Passive immunity occurs when antibodies are transferred from one individual to another.
t occurs naturally, when IgG passes from mother to fetus or when IgA passes from mother to infant in breast milk, or artificially, when antibodies from an animal immune to a disease are injected into another animal, conferring short-term protection.
The immune system's capacity to distinguish self from nonself limits blood transfusion and tissue transplantation
Certain antigens on red blood cells determine whether a person has type A, B, AB, or O blood. Antibodies to nonself blood types (generally IgM) already exist in the body.
If incompatible blood is transfused, the transfused cells are killed by antibody- and complement-mediated lysis.

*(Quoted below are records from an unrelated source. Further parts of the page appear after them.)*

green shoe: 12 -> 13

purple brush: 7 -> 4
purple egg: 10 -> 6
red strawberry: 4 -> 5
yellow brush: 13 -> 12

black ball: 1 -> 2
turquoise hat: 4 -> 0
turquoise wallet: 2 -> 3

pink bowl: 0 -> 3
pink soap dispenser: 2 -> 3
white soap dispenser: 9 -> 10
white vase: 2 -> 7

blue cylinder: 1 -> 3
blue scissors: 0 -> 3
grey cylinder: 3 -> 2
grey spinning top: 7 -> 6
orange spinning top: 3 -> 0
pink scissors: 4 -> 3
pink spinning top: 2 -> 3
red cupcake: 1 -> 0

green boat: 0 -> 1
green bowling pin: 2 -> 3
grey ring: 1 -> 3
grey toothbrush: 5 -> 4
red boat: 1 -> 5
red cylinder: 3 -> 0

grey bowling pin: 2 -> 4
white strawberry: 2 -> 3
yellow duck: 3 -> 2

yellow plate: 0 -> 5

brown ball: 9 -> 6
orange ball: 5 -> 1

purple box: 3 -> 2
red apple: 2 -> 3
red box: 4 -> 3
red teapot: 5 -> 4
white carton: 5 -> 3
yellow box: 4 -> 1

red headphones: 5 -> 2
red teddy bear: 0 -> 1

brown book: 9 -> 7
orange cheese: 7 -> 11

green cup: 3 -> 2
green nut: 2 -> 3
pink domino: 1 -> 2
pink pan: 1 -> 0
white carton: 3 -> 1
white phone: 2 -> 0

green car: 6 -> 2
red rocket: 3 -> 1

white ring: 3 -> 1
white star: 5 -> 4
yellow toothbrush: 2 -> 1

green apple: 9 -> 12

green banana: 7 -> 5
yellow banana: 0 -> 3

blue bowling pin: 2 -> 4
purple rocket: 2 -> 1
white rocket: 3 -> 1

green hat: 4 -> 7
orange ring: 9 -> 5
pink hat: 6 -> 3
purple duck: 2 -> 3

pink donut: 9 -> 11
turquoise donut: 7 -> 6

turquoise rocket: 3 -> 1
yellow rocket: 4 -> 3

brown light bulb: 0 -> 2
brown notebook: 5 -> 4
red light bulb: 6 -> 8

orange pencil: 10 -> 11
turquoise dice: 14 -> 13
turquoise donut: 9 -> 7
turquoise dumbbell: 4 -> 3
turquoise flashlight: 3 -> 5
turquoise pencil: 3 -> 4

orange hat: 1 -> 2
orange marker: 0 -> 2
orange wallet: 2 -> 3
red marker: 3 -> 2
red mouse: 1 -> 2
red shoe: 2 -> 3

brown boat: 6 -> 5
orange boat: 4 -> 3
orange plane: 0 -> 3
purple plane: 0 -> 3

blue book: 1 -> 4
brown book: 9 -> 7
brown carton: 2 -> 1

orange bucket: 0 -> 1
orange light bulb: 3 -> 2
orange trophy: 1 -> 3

The Rh factor, another red blood cell antigen, creates difficulties when an Rh-negative mother carries successive Rh-positive fetuses.
During delivery of the first Rh-positive infant, the mother's immune system develops anti-Rh IgG, which can cross the placenta and may attack the red blood cells of a subsequent Rh-positive fetus.
The chances of success in organ or tissue transplantation are improved if the donor and recipient MHC tissue types are well matched.
In addition, immunosuppressive drugs help prevent rejection. In bone marrow transplantation, there is danger of a graft versus host reaction.
Abnormal immune function can lead to disease
In allergies such as hay fever, an allergen, such as pollen, triggers histamine release from mast cells, inducing vascular changes and typical symptoms.
Sometimes the immune system loses tolerance for self, leading to autoimmune diseases such as rheumatoid arthritis and insulin-dependent diabetes.
Some people are naturally deficient in humoral or cell-mediated immune defenses, or both.
AIDS is an immunodeficiency disease caused by a virus
Acquired immunodeficiency syndrome (AIDS) is caused by the direct and indirect destruction of CD4-bearing T cells by HIV, the human immunodeficiency virus, over a period of years.
AIDS, the final stage of this process, is marked by low helper T cell levels and opportunistic diseases characteristic of a deficient cell-mediated immune response.